→ **What you will do**
Report every line of the data that includes "Cartier".

→ **Provided records**

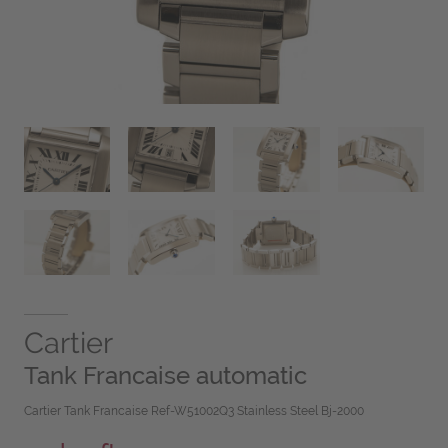
Cartier
Tank Francaise automatic
Cartier Tank Francaise Ref-W51002Q3 Stainless Steel Bj-2000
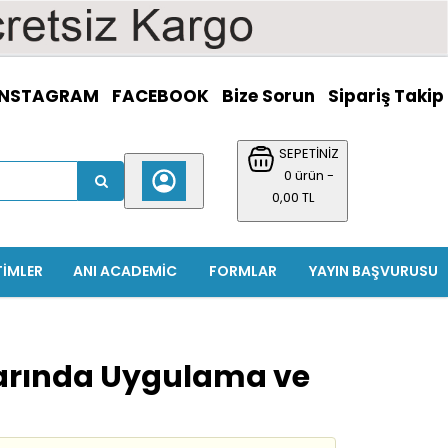
INSTAGRAM
FACEBOOK
Bize Sorun
Sipariş Takip
SEPETİNİZ
0 ürün -
0,00 TL
TIMLER
ANI ACADEMIC
FORMLAR
YAYIN BAŞVURUSU
arında Uygulama ve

→ **Exercise output**
Cartier
Cartier Tank Francaise Ref-W51002Q3 Stainless Steel Bj-2000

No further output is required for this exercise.